_Material provided_
------------------------------------------------------------
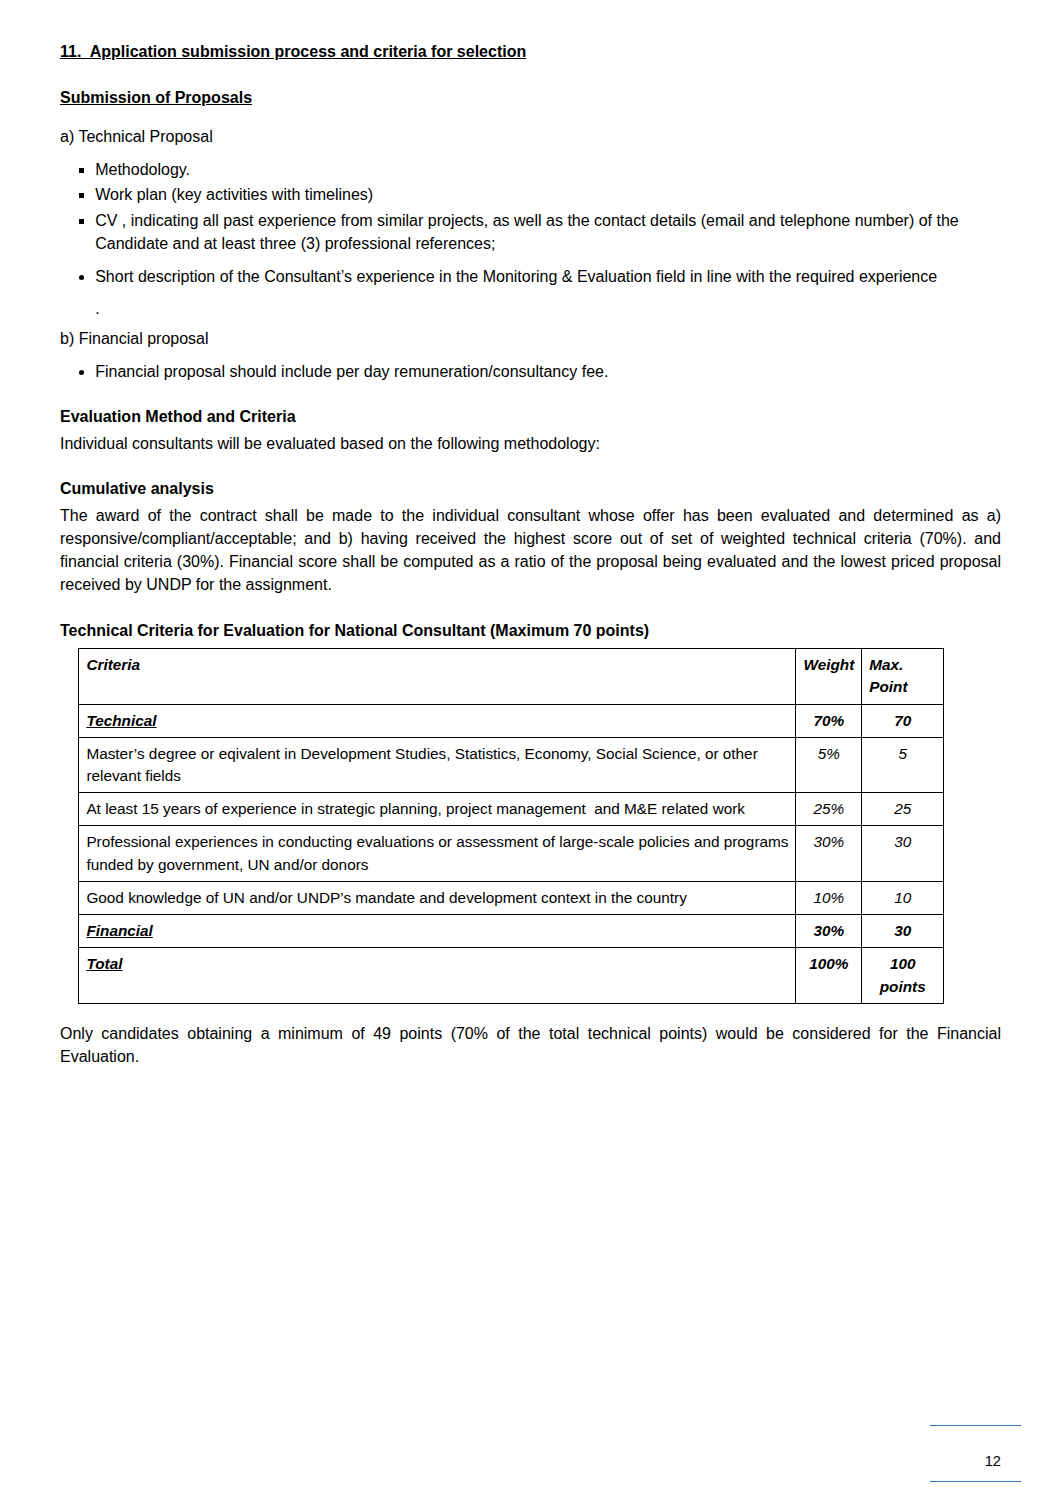11. Application submission process and criteria for selection
Submission of Proposals
a) Technical Proposal
Methodology.
Work plan (key activities with timelines)
CV , indicating all past experience from similar projects, as well as the contact details (email and telephone number) of the Candidate and at least three (3) professional references;
Short description of the Consultant’s experience in the Monitoring & Evaluation field in line with the required experience
.
b) Financial proposal
Financial proposal should include per day remuneration/consultancy fee.
Evaluation Method and Criteria
Individual consultants will be evaluated based on the following methodology:
Cumulative analysis
The award of the contract shall be made to the individual consultant whose offer has been evaluated and determined as a) responsive/compliant/acceptable; and b) having received the highest score out of set of weighted technical criteria (70%). and financial criteria (30%). Financial score shall be computed as a ratio of the proposal being evaluated and the lowest priced proposal received by UNDP for the assignment.
Technical Criteria for Evaluation for National Consultant (Maximum 70 points)
| Criteria | Weight | Max. Point |
| --- | --- | --- |
| Technical | 70% | 70 |
| Master’s degree or eqivalent in Development Studies, Statistics, Economy, Social Science, or other relevant fields | 5% | 5 |
| At least 15 years of experience in strategic planning, project management and M&E related work | 25% | 25 |
| Professional experiences in conducting evaluations or assessment of large-scale policies and programs funded by government, UN and/or donors | 30% | 30 |
| Good knowledge of UN and/or UNDP’s mandate and development context in the country | 10% | 10 |
| Financial | 30% | 30 |
| Total | 100% | 100 points |
Only candidates obtaining a minimum of 49 points (70% of the total technical points) would be considered for the Financial Evaluation.
12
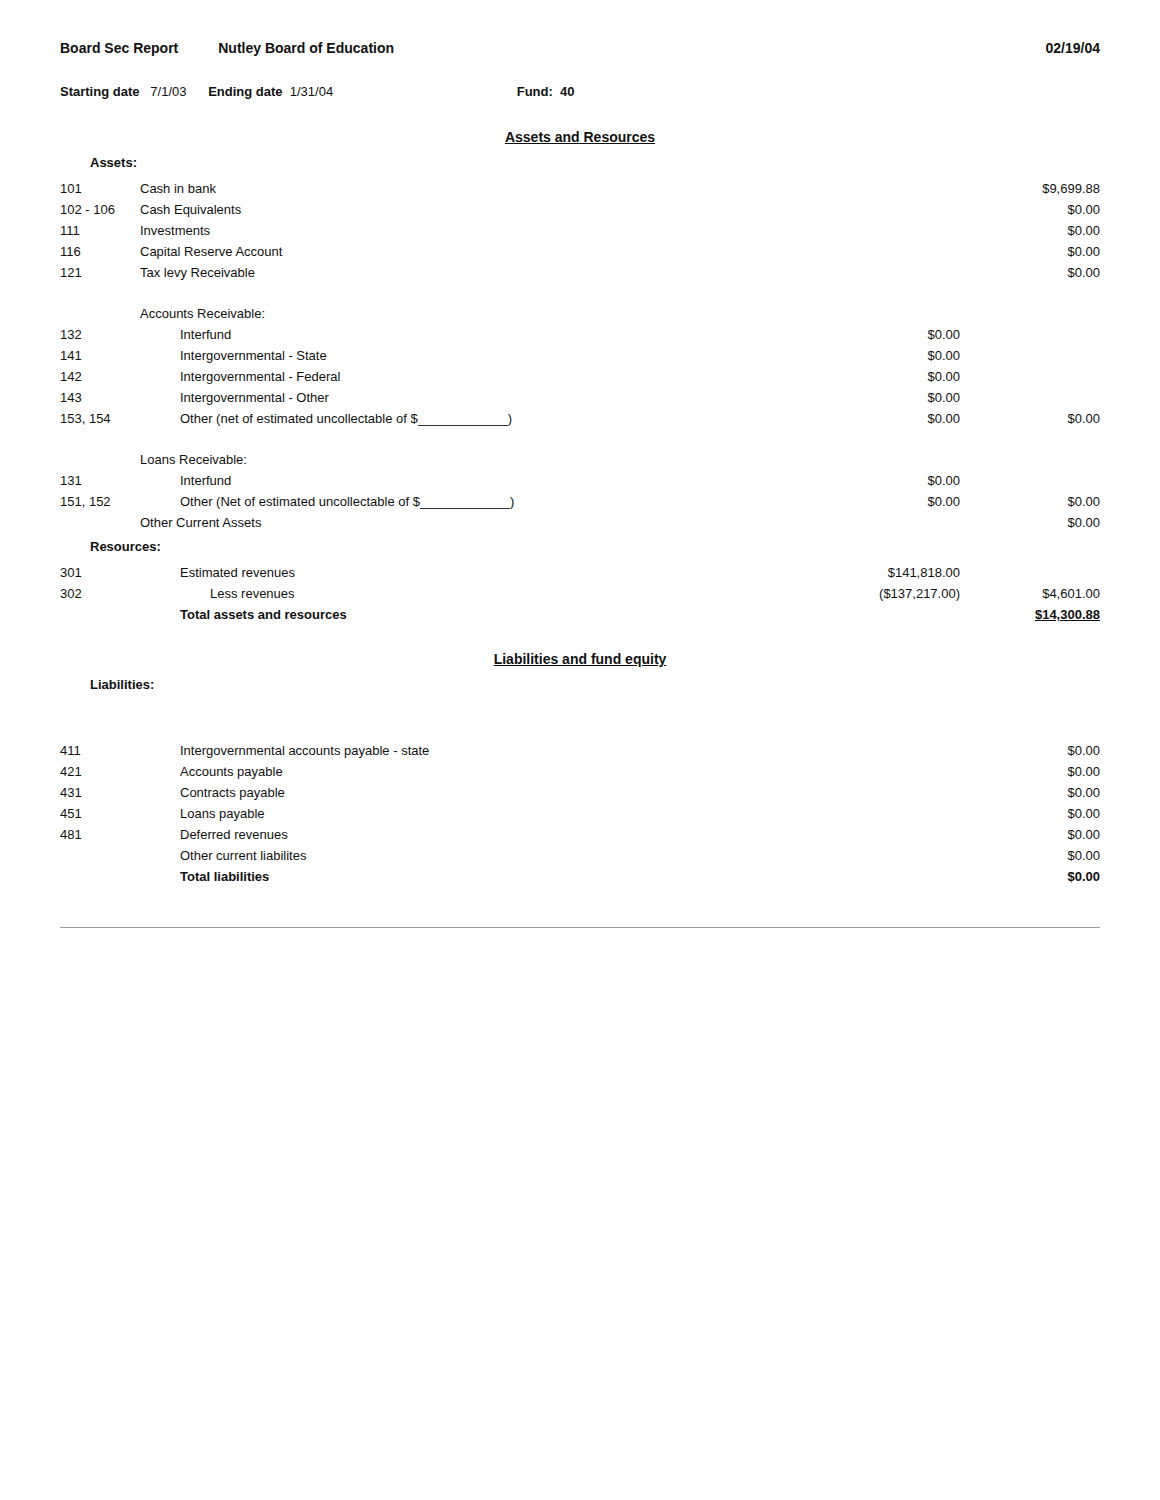Board Sec Report Nutley Board of Education 02/19/04
Starting date 7/1/03 Ending date 1/31/04 Fund: 40
Assets and Resources
Assets:
| 101 | Cash in bank | | $9,699.88 |
| 102 - 106 | Cash Equivalents | | $0.00 |
| 111 | Investments | | $0.00 |
| 116 | Capital Reserve Account | | $0.00 |
| 121 | Tax levy Receivable | | $0.00 |
| | Accounts Receivable: | | |
| 132 | Interfund | $0.00 | |
| 141 | Intergovernmental - State | $0.00 | |
| 142 | Intergovernmental - Federal | $0.00 | |
| 143 | Intergovernmental - Other | $0.00 | |
| 153, 154 | Other (net of estimated uncollectable of $ ) | $0.00 | $0.00 |
| | Loans Receivable: | | |
| 131 | Interfund | $0.00 | |
| 151, 152 | Other (Net of estimated uncollectable of $ ) | $0.00 | $0.00 |
| | Other Current Assets | | $0.00 |
Resources:
| 301 | Estimated revenues | $141,818.00 | |
| 302 | Less revenues | ($137,217.00) | $4,601.00 |
| | Total assets and resources | | $14,300.88 |
Liabilities and fund equity
Liabilities:
| 411 | Intergovernmental accounts payable - state | | $0.00 |
| 421 | Accounts payable | | $0.00 |
| 431 | Contracts payable | | $0.00 |
| 451 | Loans payable | | $0.00 |
| 481 | Deferred revenues | | $0.00 |
| | Other current liabilites | | $0.00 |
| | Total liabilities | | $0.00 |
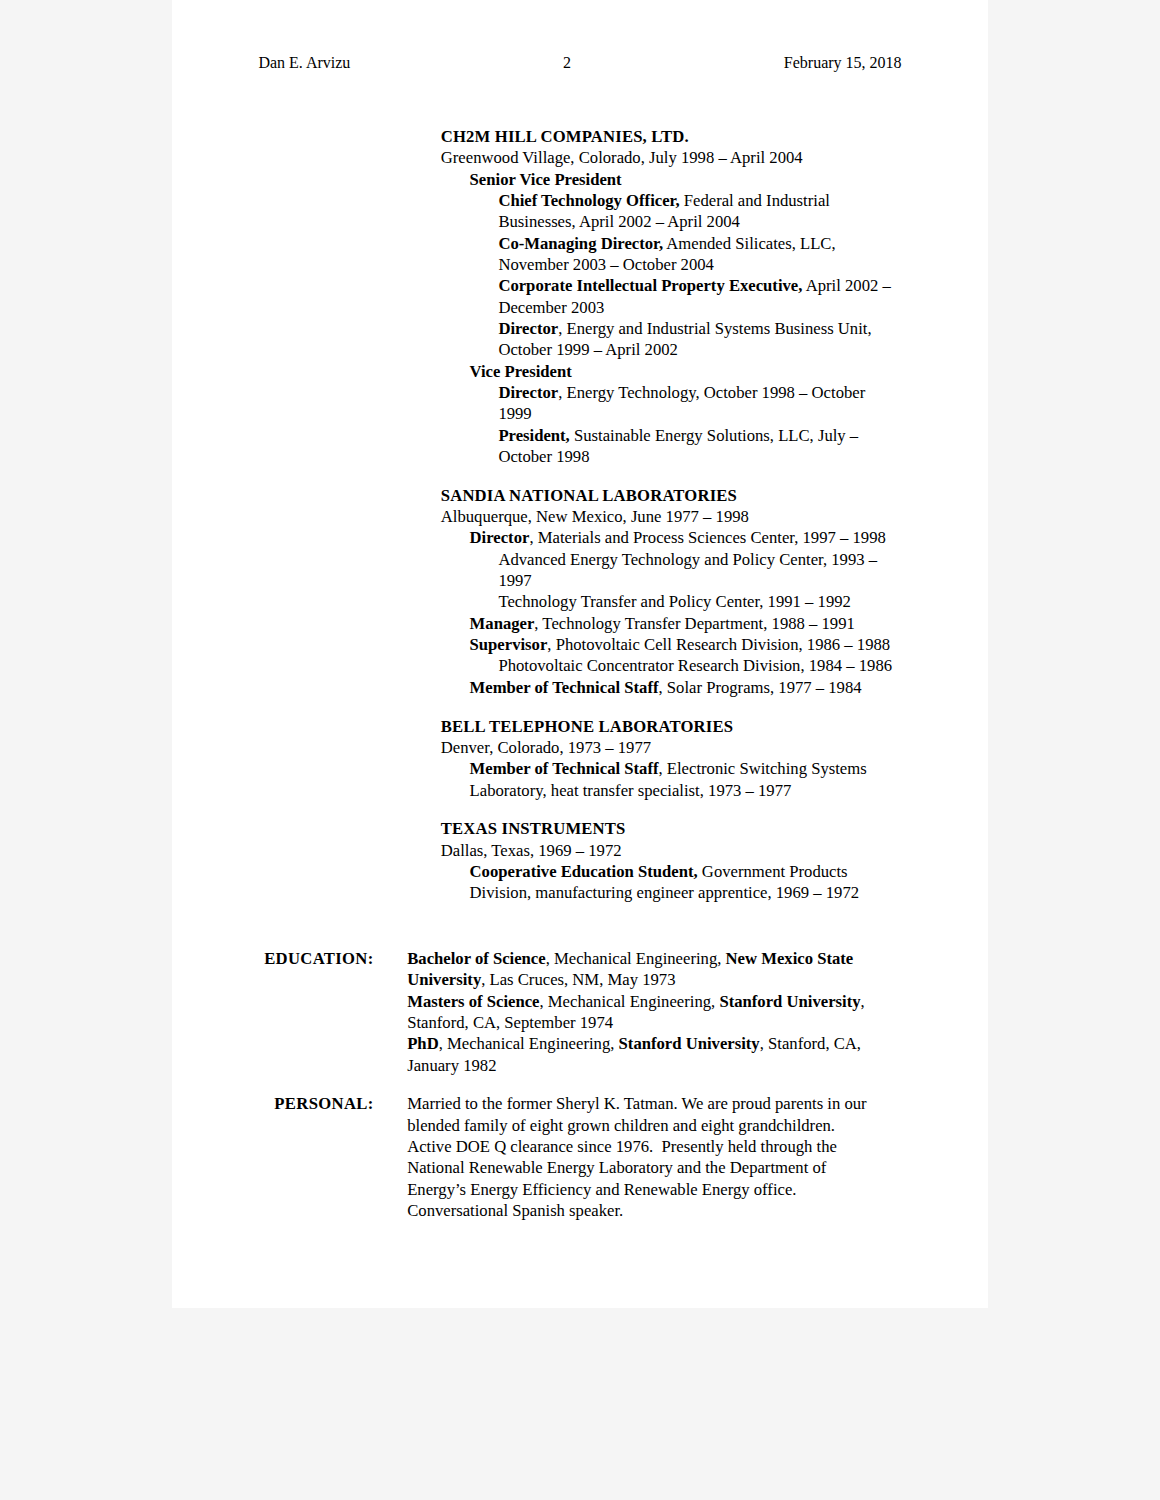Dan E. Arvizu 2 February 15, 2018
CH2M HILL COMPANIES, LTD.
Greenwood Village, Colorado, July 1998 – April 2004
Senior Vice President
Chief Technology Officer, Federal and Industrial Businesses, April 2002 – April 2004
Co-Managing Director, Amended Silicates, LLC, November 2003 – October 2004
Corporate Intellectual Property Executive, April 2002 – December 2003
Director, Energy and Industrial Systems Business Unit, October 1999 – April 2002
Vice President
Director, Energy Technology, October 1998 – October 1999
President, Sustainable Energy Solutions, LLC, July – October 1998
SANDIA NATIONAL LABORATORIES
Albuquerque, New Mexico, June 1977 – 1998
Director, Materials and Process Sciences Center, 1997 – 1998
Advanced Energy Technology and Policy Center, 1993 – 1997
Technology Transfer and Policy Center, 1991 – 1992
Manager, Technology Transfer Department, 1988 – 1991
Supervisor, Photovoltaic Cell Research Division, 1986 – 1988
Photovoltaic Concentrator Research Division, 1984 – 1986
Member of Technical Staff, Solar Programs, 1977 – 1984
BELL TELEPHONE LABORATORIES
Denver, Colorado, 1973 – 1977
Member of Technical Staff, Electronic Switching Systems Laboratory, heat transfer specialist, 1973 – 1977
TEXAS INSTRUMENTS
Dallas, Texas, 1969 – 1972
Cooperative Education Student, Government Products Division, manufacturing engineer apprentice, 1969 – 1972
EDUCATION:
Bachelor of Science, Mechanical Engineering, New Mexico State University, Las Cruces, NM, May 1973
Masters of Science, Mechanical Engineering, Stanford University, Stanford, CA, September 1974
PhD, Mechanical Engineering, Stanford University, Stanford, CA, January 1982
PERSONAL:
Married to the former Sheryl K. Tatman. We are proud parents in our blended family of eight grown children and eight grandchildren.
Active DOE Q clearance since 1976. Presently held through the National Renewable Energy Laboratory and the Department of Energy’s Energy Efficiency and Renewable Energy office. Conversational Spanish speaker.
------------------------------------------------------------
Report every line of the data above that contains the string "Mexico" by copying it in full.

_Result of the exercise_
Albuquerque, New Mexico, June 1977 – 1998
Bachelor of Science, Mechanical Engineering, New Mexico State University, Las Cruces, NM, May 1973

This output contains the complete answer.